Sometimes, I think we expect too much of people in the public eye.
Generally speaking. There are always folk that will look for the person beyond their sporting, acting, singing ability, sexy aesthetic appeal.
It often strikes me as strange that we don’t seem to place the thinkers, the intellectuals, the spiritualists, the philosophers on the same pedestal as our sporting and celluloid heroes. But that’s a topic for another post.
Rather than allude to Aussies behaving badly, speaking about issues beyond their capability or abusing their loved ones in a domestic situation, it’s more important to ask ourselves this — why do we ever think that these people have something significant to say? Just because they have a gift in a specific field (and they do. We must acknowledge that) shouldn’t make them a mouthpiece for our society. It doesn’t represent who we are or how we want to be perceived.
And we shouldn’t let it.
Most of us don’t.
On the odd occasion, I think we expect too much of people in the public eye.
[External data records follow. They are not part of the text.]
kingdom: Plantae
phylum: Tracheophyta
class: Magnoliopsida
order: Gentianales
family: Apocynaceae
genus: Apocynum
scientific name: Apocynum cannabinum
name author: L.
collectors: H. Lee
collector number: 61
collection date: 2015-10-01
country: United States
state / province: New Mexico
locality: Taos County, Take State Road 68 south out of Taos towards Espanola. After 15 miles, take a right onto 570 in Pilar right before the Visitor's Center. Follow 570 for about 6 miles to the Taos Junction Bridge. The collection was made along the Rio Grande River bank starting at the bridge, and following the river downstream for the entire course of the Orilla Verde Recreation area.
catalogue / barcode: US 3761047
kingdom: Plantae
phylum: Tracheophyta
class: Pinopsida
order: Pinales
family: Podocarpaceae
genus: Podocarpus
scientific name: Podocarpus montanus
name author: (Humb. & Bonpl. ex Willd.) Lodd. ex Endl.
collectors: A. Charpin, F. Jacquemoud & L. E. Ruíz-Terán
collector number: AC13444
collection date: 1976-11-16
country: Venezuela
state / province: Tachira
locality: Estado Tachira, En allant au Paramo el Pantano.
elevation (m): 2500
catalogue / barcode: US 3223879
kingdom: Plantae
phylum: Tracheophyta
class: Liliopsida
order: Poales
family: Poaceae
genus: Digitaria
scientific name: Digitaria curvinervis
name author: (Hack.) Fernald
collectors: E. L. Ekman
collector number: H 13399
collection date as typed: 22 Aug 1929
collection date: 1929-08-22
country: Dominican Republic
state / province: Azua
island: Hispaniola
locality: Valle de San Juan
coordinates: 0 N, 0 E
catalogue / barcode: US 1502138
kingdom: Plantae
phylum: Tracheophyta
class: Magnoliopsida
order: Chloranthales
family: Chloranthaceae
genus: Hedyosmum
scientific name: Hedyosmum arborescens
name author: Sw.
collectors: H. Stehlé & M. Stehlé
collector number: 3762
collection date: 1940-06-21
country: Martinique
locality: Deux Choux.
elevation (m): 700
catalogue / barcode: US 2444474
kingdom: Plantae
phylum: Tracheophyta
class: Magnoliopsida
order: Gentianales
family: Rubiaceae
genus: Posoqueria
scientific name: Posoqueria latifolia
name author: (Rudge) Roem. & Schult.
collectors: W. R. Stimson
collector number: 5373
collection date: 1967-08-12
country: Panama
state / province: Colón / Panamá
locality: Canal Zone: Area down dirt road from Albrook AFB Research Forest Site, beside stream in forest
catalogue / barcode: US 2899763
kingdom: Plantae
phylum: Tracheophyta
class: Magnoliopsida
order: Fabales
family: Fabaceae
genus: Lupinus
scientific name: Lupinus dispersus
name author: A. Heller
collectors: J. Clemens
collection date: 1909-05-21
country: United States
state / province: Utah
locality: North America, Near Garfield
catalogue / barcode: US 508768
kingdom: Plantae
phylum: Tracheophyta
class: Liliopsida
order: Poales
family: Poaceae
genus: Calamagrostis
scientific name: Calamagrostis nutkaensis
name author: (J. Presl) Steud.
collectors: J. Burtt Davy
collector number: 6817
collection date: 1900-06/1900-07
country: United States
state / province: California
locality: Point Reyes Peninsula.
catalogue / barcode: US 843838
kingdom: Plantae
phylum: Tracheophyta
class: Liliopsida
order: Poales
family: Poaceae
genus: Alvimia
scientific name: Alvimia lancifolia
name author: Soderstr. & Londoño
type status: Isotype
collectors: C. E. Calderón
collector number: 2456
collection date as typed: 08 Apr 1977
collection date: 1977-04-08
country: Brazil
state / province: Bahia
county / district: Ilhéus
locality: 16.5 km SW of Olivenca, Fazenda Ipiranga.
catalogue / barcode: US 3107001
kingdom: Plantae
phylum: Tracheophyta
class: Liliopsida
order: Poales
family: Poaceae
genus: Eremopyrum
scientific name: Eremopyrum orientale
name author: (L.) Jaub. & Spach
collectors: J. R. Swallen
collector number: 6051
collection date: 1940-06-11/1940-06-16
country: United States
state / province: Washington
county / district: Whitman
We believe them to be decent, solid citizens, intent on building a better planet, providing role-model ideals for the young, attempting to change the world by living as best they can. Sometimes, we forget they are human.
Being the greatest singer, actor, footballer, cricketer, politician, writer, expat-Aussie-Hollywood-superstar-has-been, landscape gardener, painter doesn’t automatically make you the greatest person. Even the most gifted can be tormented by the fallibility of being human. It’s a pity that they choose these times to actually speak. (And don’t the media love it?).
We are more than just our talents. So are they. We all need to remember this, and shut the hell up when necessary.